Data supplied
▼

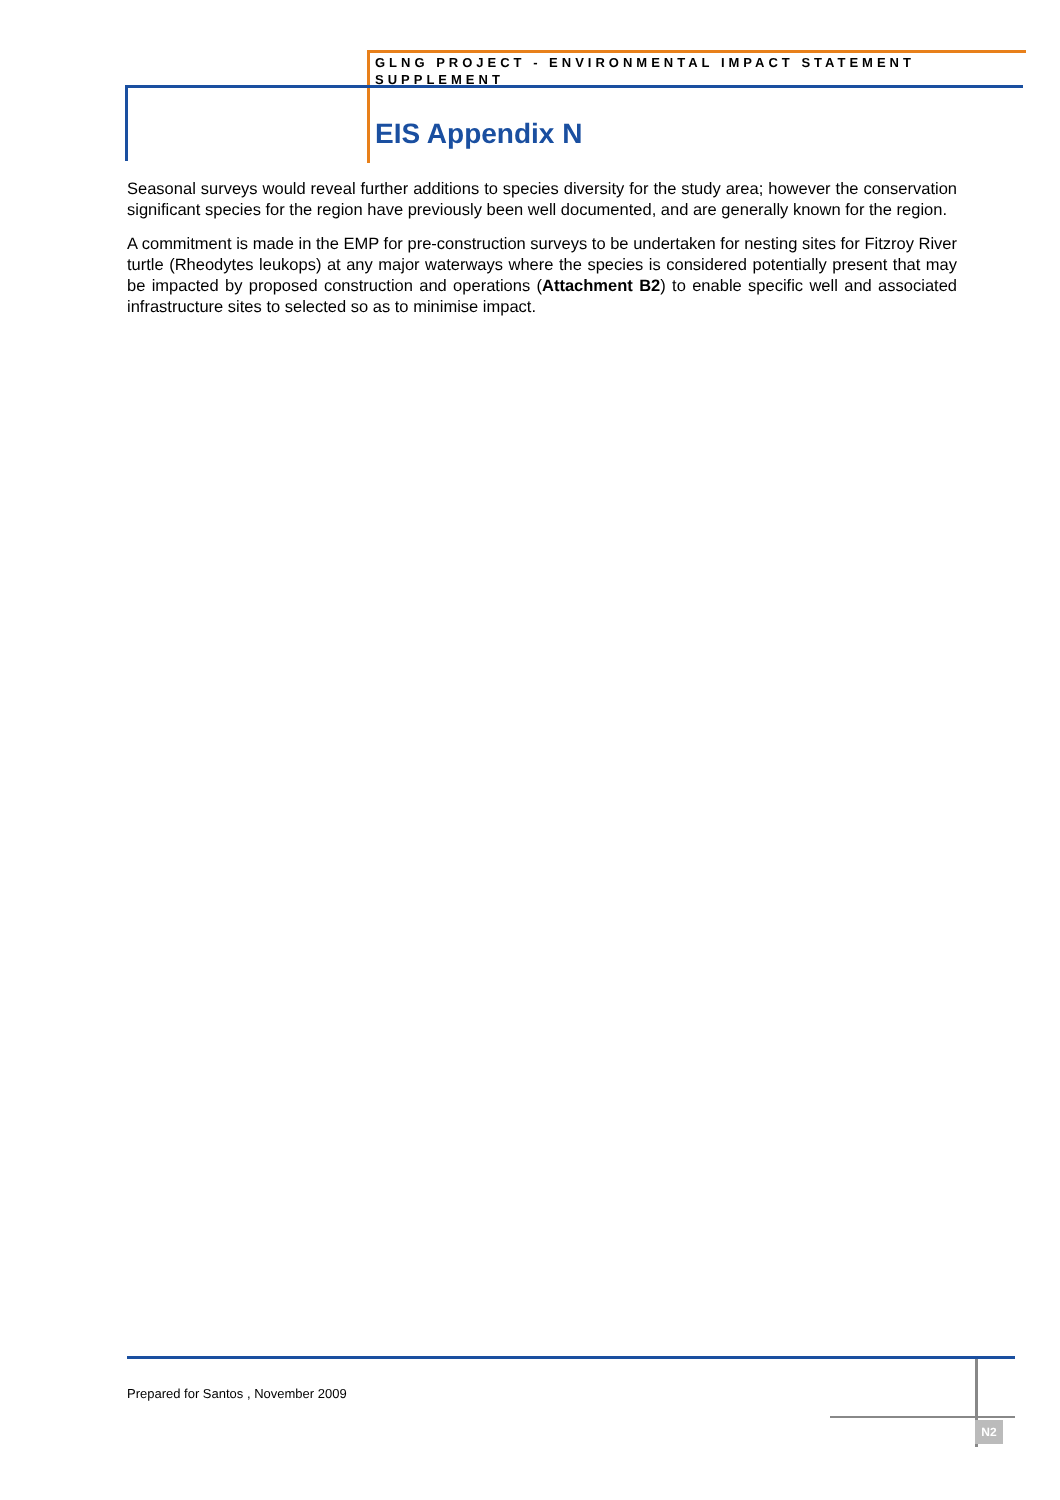GLNG PROJECT - ENVIRONMENTAL IMPACT STATEMENT SUPPLEMENT
EIS Appendix N
Seasonal surveys would reveal further additions to species diversity for the study area; however the conservation significant species for the region have previously been well documented, and are generally known for the region.
A commitment is made in the EMP for pre-construction surveys to be undertaken for nesting sites for Fitzroy River turtle (Rheodytes leukops) at any major waterways where the species is considered potentially present that may be impacted by proposed construction and operations (Attachment B2) to enable specific well and associated infrastructure sites to selected so as to minimise impact.
Prepared for Santos , November 2009
N2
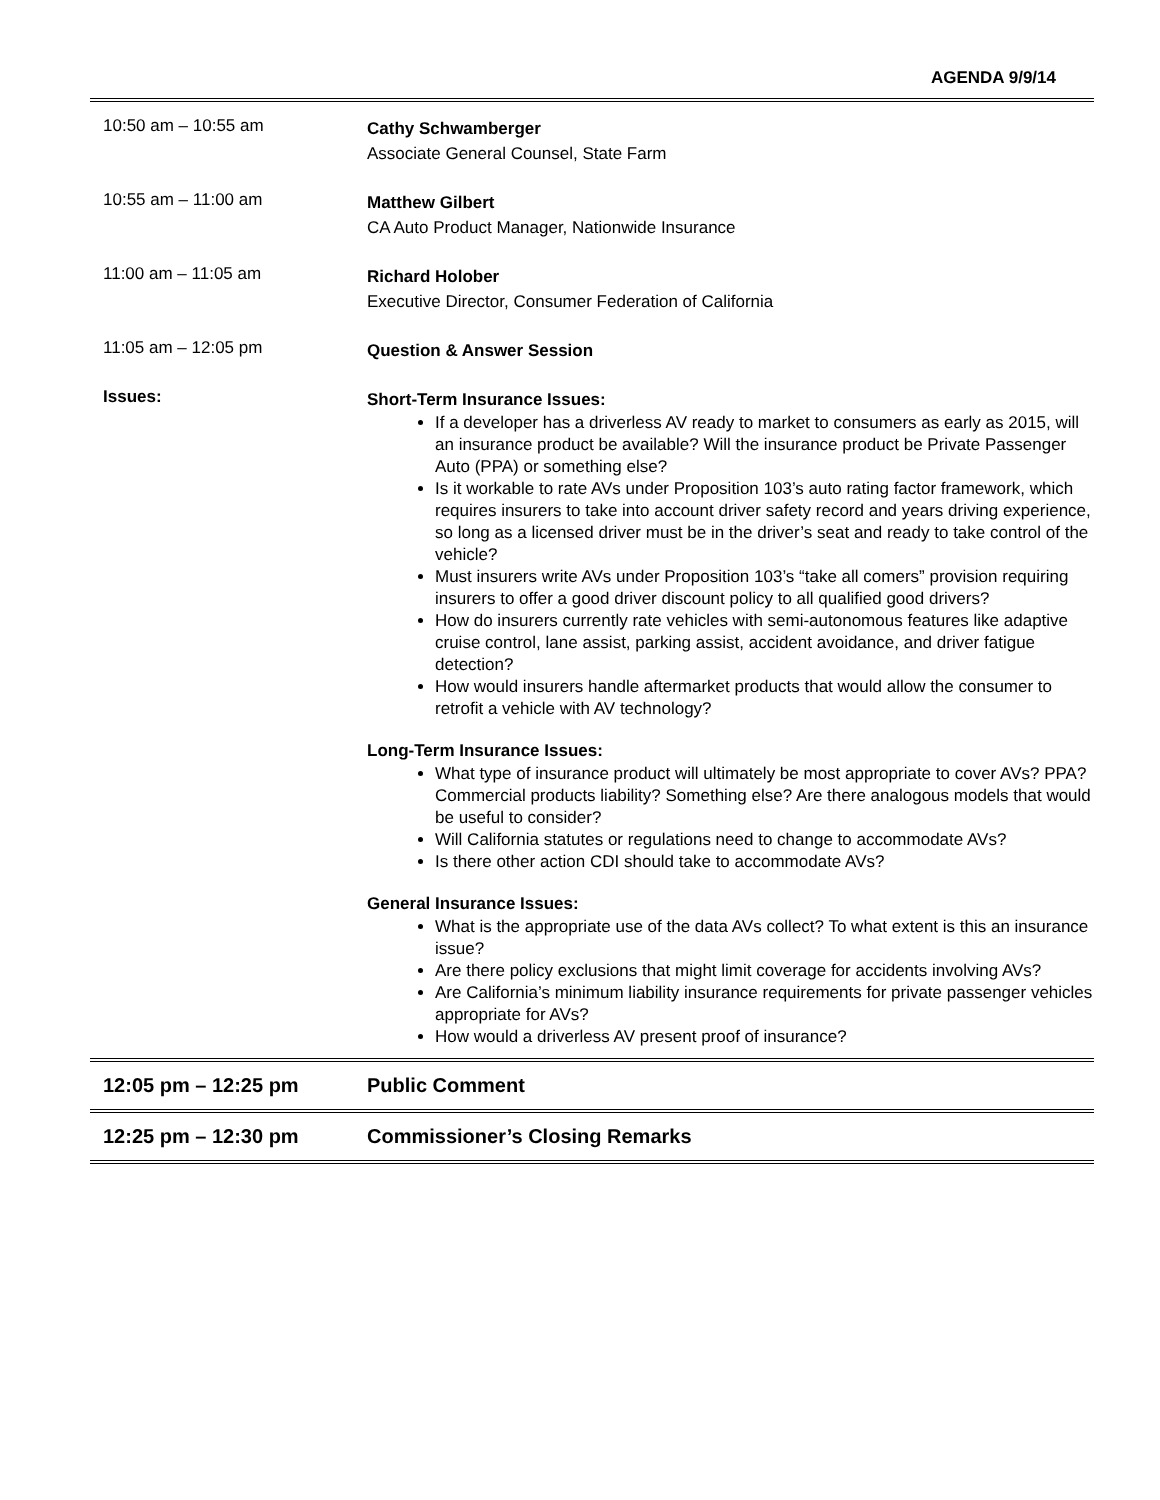AGENDA 9/9/14
| 10:50 am – 10:55 am | Cathy Schwamberger Associate General Counsel, State Farm |
| 10:55 am – 11:00 am | Matthew Gilbert CA Auto Product Manager, Nationwide Insurance |
| 11:00 am – 11:05 am | Richard Holober Executive Director, Consumer Federation of California |
| 11:05 am – 12:05 pm | Question & Answer Session |
| Issues: | Short-Term Insurance Issues: If a developer has a driverless AV ready to market to consumers as early as 2015, will an insurance product be available? Will the insurance product be Private Passenger Auto (PPA) or something else? Is it workable to rate AVs under Proposition 103’s auto rating factor framework, which requires insurers to take into account driver safety record and years driving experience, so long as a licensed driver must be in the driver’s seat and ready to take control of the vehicle? Must insurers write AVs under Proposition 103’s “take all comers” provision requiring insurers to offer a good driver discount policy to all qualified good drivers? How do insurers currently rate vehicles with semi-autonomous features like adaptive cruise control, lane assist, parking assist, accident avoidance, and driver fatigue detection? How would insurers handle aftermarket products that would allow the consumer to retrofit a vehicle with AV technology? Long-Term Insurance Issues: What type of insurance product will ultimately be most appropriate to cover AVs? PPA? Commercial products liability? Something else? Are there analogous models that would be useful to consider? Will California statutes or regulations need to change to accommodate AVs? Is there other action CDI should take to accommodate AVs? General Insurance Issues: What is the appropriate use of the data AVs collect? To what extent is this an insurance issue? Are there policy exclusions that might limit coverage for accidents involving AVs? Are California’s minimum liability insurance requirements for private passenger vehicles appropriate for AVs? How would a driverless AV present proof of insurance? |
| 12:05 pm – 12:25 pm | Public Comment |
| 12:25 pm – 12:30 pm | Commissioner’s Closing Remarks |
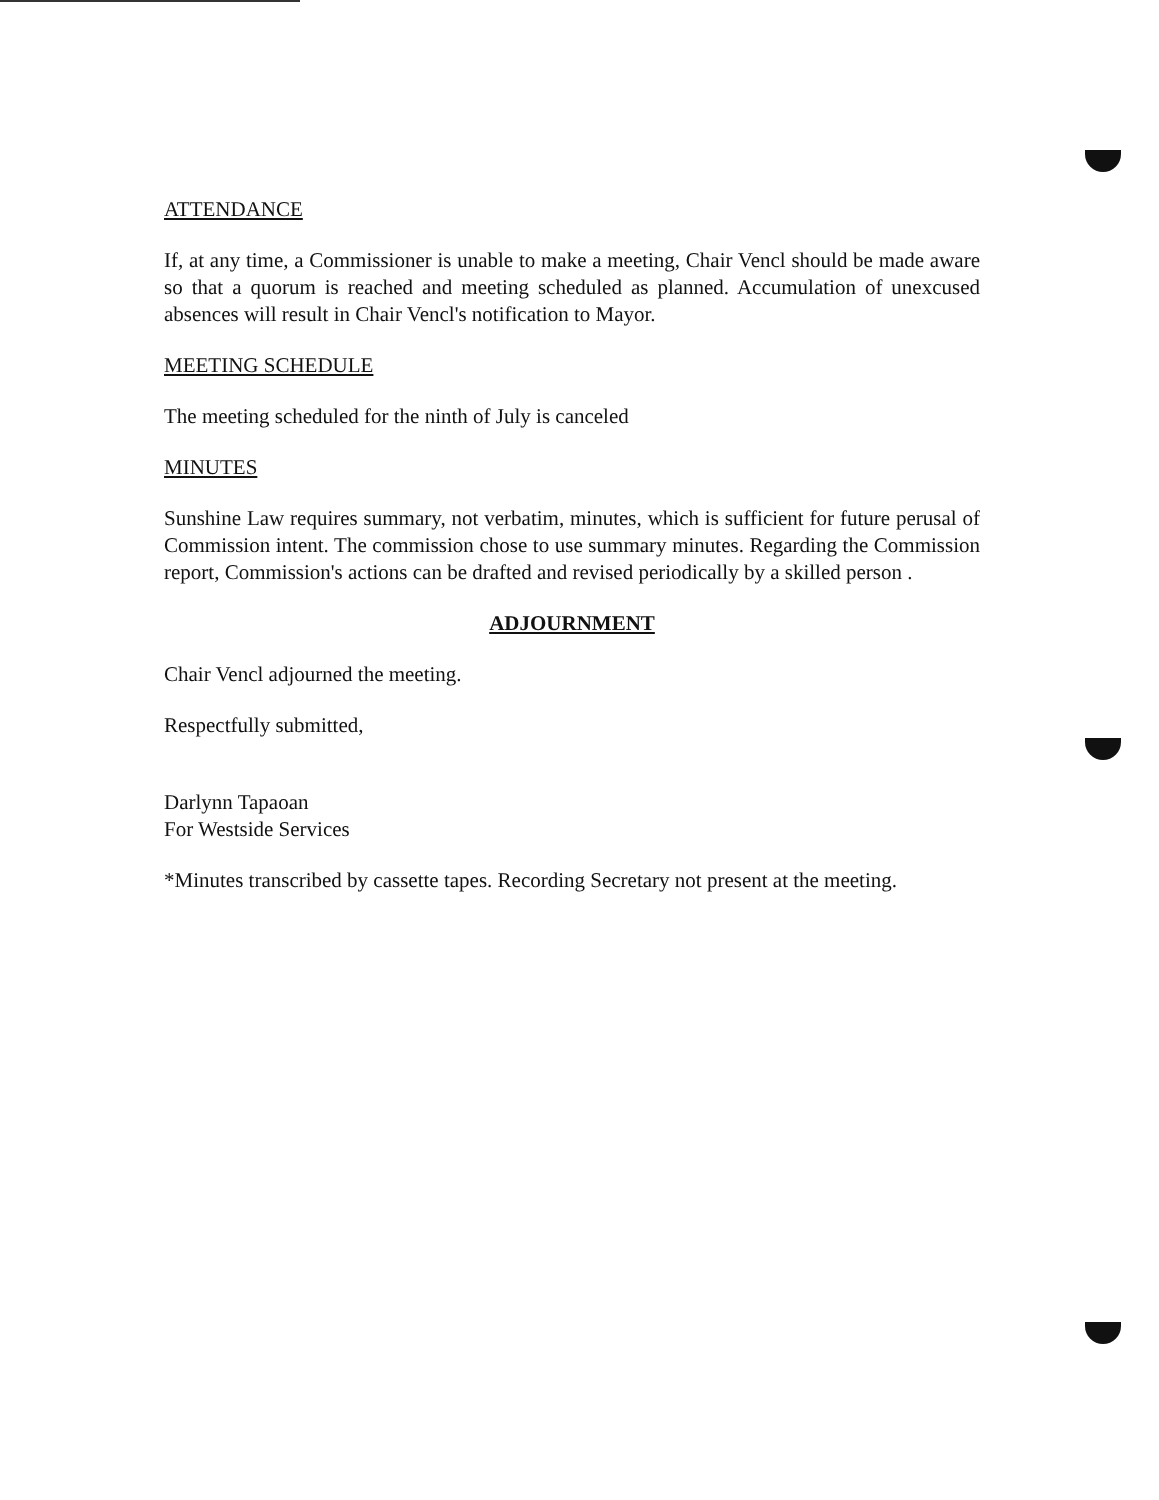ATTENDANCE
If, at any time, a Commissioner is unable to make a meeting, Chair Vencl should be made aware so that a quorum is reached and meeting scheduled as planned. Accumulation of unexcused absences will result in Chair Vencl's notification to Mayor.
MEETING SCHEDULE
The meeting scheduled for the ninth of July is canceled
MINUTES
Sunshine Law requires summary, not verbatim, minutes, which is sufficient for future perusal of Commission intent. The commission chose to use summary minutes. Regarding the Commission report, Commission's actions can be drafted and revised periodically by a skilled person .
ADJOURNMENT
Chair Vencl adjourned the meeting.
Respectfully submitted,
Darlynn Tapaoan
For Westside Services
*Minutes transcribed by cassette tapes. Recording Secretary not present at the meeting.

▲

Work to be completed
Scan the records above for the lines holding "of insurance? |" and "Public Comment |". Transcribe those two and every line between them word for word, and no others.

Exercise answer
| Issues: | Short-Term Insurance Issues: If a developer has a driverless AV ready to market to consumers as early as 2015, will an insurance product be available? Will the insurance product be Private Passenger Auto (PPA) or something else? Is it workable to rate AVs under Proposition 103’s auto rating factor framework, which requires insurers to take into account driver safety record and years driving experience, so long as a licensed driver must be in the driver’s seat and ready to take control of the vehicle? Must insurers write AVs under Proposition 103’s “take all comers” provision requiring insurers to offer a good driver discount policy to all qualified good drivers? How do insurers currently rate vehicles with semi-autonomous features like adaptive cruise control, lane assist, parking assist, accident avoidance, and driver fatigue detection? How would insurers handle aftermarket products that would allow the consumer to retrofit a vehicle with AV technology? Long-Term Insurance Issues: What type of insurance product will ultimately be most appropriate to cover AVs? PPA? Commercial products liability? Something else? Are there analogous models that would be useful to consider? Will California statutes or regulations need to change to accommodate AVs? Is there other action CDI should take to accommodate AVs? General Insurance Issues: What is the appropriate use of the data AVs collect? To what extent is this an insurance issue? Are there policy exclusions that might limit coverage for accidents involving AVs? Are California’s minimum liability insurance requirements for private passenger vehicles appropriate for AVs? How would a driverless AV present proof of insurance? |
| 12:05 pm – 12:25 pm | Public Comment |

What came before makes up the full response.